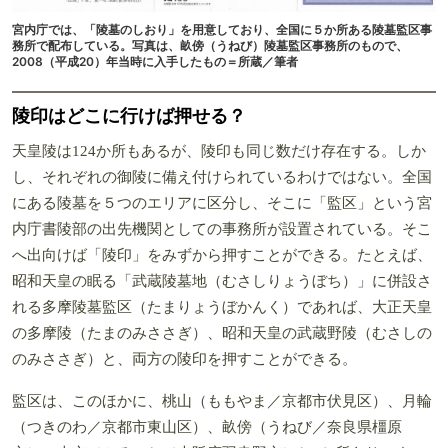
宮内庁では、「陵墓のしおり」を用意しており、全国に５か所ある陵墓監区事
務所で配布している。写真は、畝傍（うねび）陵墓監区事務所のもので、
2008（平成20）年当時に入手したもの＝所蔵／筆者
陵印はどこに行けば押せる？
天皇陵は124か所もあるが、陵印も同じ数だけ存在する。しか
し、それぞれの御陵に備え付けられているわけではない。全国
にある陵墓を５つのエリアに区分し、そこに「監区」という宮
内庁書陵部の出先機関としての事務所が設置されている。そこ
へ出向けば「陵印」をみずから押すことができる。たとえば、
昭和天皇の眠る「武蔵陵墓地（むさしりょうぼち）」に併設さ
れる多摩陵墓監区（たまりょうぼかんく）であれば、大正天皇
の多摩陵（たまのみささぎ）、昭和天皇の武蔵野陵（むさしの
のみささぎ）と、両方の陵印を押すことができる。
監区は、このほかに、桃山（ももやま／京都市伏見区）、月輪
（つきのわ／京都市東山区）、畝傍（うねび／奈良県橿原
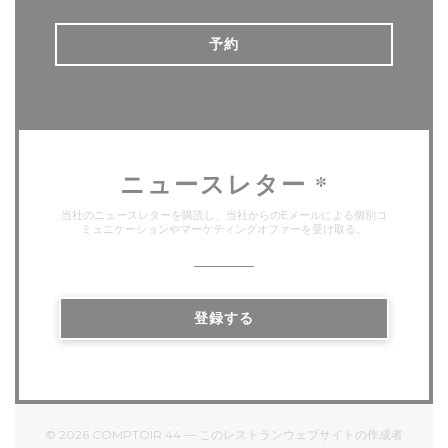
予約
ニュースレター
*
当社のニュースレターを購読し、当社からのEメールによる個別コ
ミュニケーションやマーケティングオファーを受け取る。
登録する
© 2026 COMPTOIR 44 — このレストランウェブサイトの作成者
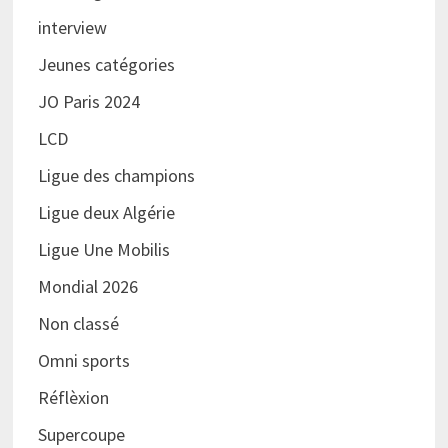
interview
Jeunes catégories
JO Paris 2024
LCD
Ligue des champions
Ligue deux Algérie
Ligue Une Mobilis
Mondial 2026
Non classé
Omni sports
Réflèxion
Supercoupe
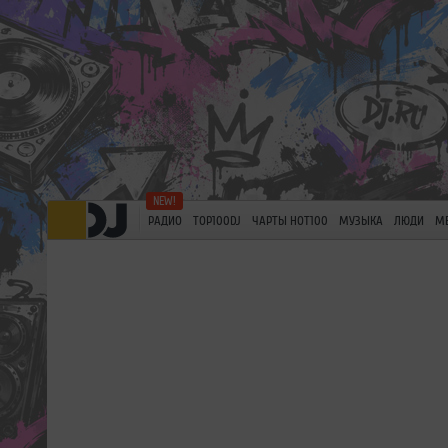
РАДИО
TOP100DJ
ЧАРТЫ HOT100
МУЗЫКА
ЛЮДИ
М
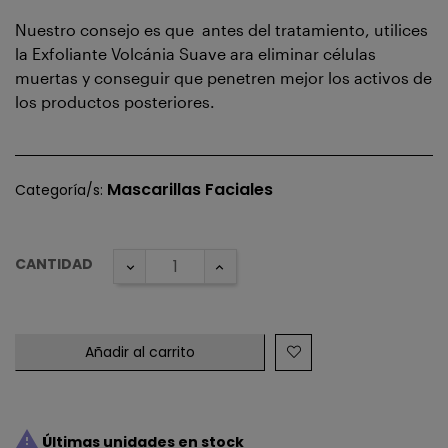
Nuestro consejo es que antes del tratamiento, utilices
la Exfoliante Volcánia Suave ara eliminar células
muertas y conseguir que penetren mejor los activos de
los productos posteriores.
Mascarillas Faciales
Categoría/s:
CANTIDAD
Añadir al carrito

Últimas unidades en stock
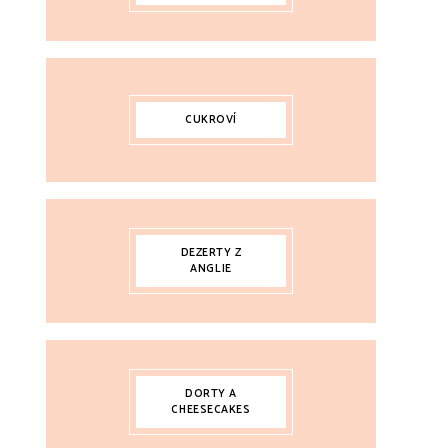
CUKROVÍ
DEZERTY Z
ANGLIE
DORTY A
CHEESECAKES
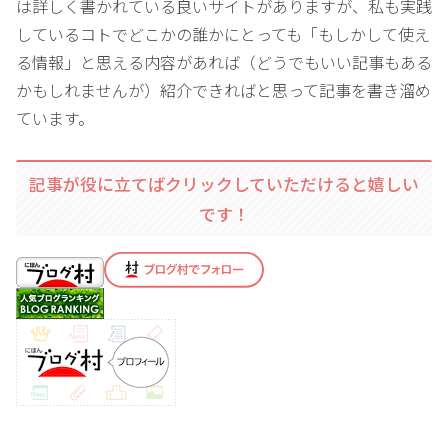
は詳しく書かれている良いサイトがありますが、私も実践
しているコトでどこかの誰かにとっても「もしかして使え
る情報」と思える内容があれば（どうでもいい記事もある
かもしれませんが）紹介できればと思って記事を書き溜め
ています。
記事が役に立てばクリックしていただけると嬉しい
です！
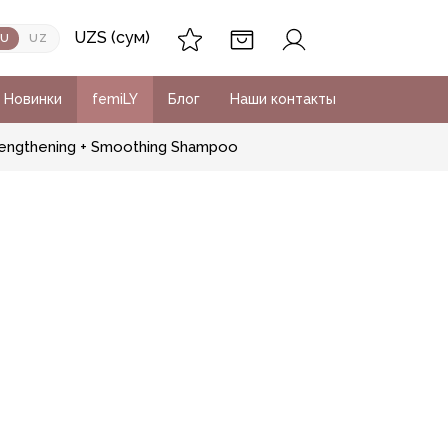
UZS (сум)
RU
UZ
Новинки
femiLY
Блог
Наши контакты
trengthening + Smoothing Shampoo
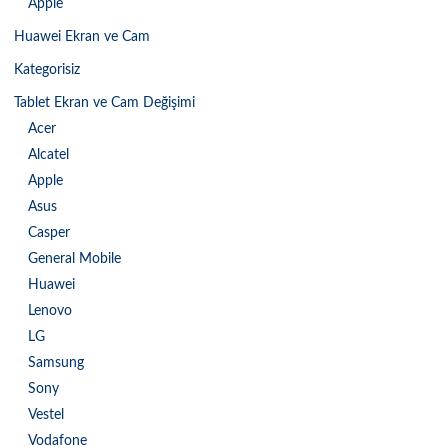
Apple
Huawei Ekran ve Cam
Kategorisiz
Tablet Ekran ve Cam Değişimi
Acer
Alcatel
Apple
Asus
Casper
General Mobile
Huawei
Lenovo
LG
Samsung
Sony
Vestel
Vodafone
- - - - - - -
* Exercise aim: Repeat the text of all the records above line for line, with no changes, and leave the pictures out of your answer.

* Task solution:
宮内庁では、「陵墓のしおり」を用意しており、全国に５か所ある陵墓監区事
務所で配布している。写真は、畝傍（うねび）陵墓監区事務所のもので、
2008（平成20）年当時に入手したもの＝所蔵／筆者
陵印はどこに行けば押せる？
天皇陵は124か所もあるが、陵印も同じ数だけ存在する。しか
し、それぞれの御陵に備え付けられているわけではない。全国
にある陵墓を５つのエリアに区分し、そこに「監区」という宮
内庁書陵部の出先機関としての事務所が設置されている。そこ
へ出向けば「陵印」をみずから押すことができる。たとえば、
昭和天皇の眠る「武蔵陵墓地（むさしりょうぼち）」に併設さ
れる多摩陵墓監区（たまりょうぼかんく）であれば、大正天皇
の多摩陵（たまのみささぎ）、昭和天皇の武蔵野陵（むさしの
のみささぎ）と、両方の陵印を押すことができる。
監区は、このほかに、桃山（ももやま／京都市伏見区）、月輪
（つきのわ／京都市東山区）、畝傍（うねび／奈良県橿原
予約
ニュースレター
*
当社のニュースレターを購読し、当社からのEメールによる個別コ
ミュニケーションやマーケティングオファーを受け取る。
登録する
© 2026 COMPTOIR 44 — このレストランウェブサイトの作成者
interview
Jeunes catégories
JO Paris 2024
LCD
Ligue des champions
Ligue deux Algérie
Ligue Une Mobilis
Mondial 2026
Non classé
Omni sports
Réflèxion
Supercoupe
РАДИО
TOP100DJ
ЧАРТЫ HOT100
МУЗЫКА
ЛЮДИ
М
Nuestro consejo es que antes del tratamiento, utilices
la Exfoliante Volcánia Suave ara eliminar células
muertas y conseguir que penetren mejor los activos de
los productos posteriores.
Mascarillas Faciales
Categoría/s:
CANTIDAD
Añadir al carrito

Últimas unidades en stock
CUKROVÍ
DEZERTY Z
ANGLIE
DORTY A
CHEESECAKES
は詳しく書かれている良いサイトがありますが、私も実践
しているコトでどこかの誰かにとっても「もしかして使え
る情報」と思える内容があれば（どうでもいい記事もある
かもしれませんが）紹介できればと思って記事を書き溜め
ています。
記事が役に立てばクリックしていただけると嬉しい
です！
UZS (сум)
RU
UZ
Новинки
femiLY
Блог
Наши контакты
trengthening + Smoothing Shampoo
Apple
Huawei Ekran ve Cam
Kategorisiz
Tablet Ekran ve Cam Değişimi
Acer
Alcatel
Apple
Asus
Casper
General Mobile
Huawei
Lenovo
LG
Samsung
Sony
Vestel
Vodafone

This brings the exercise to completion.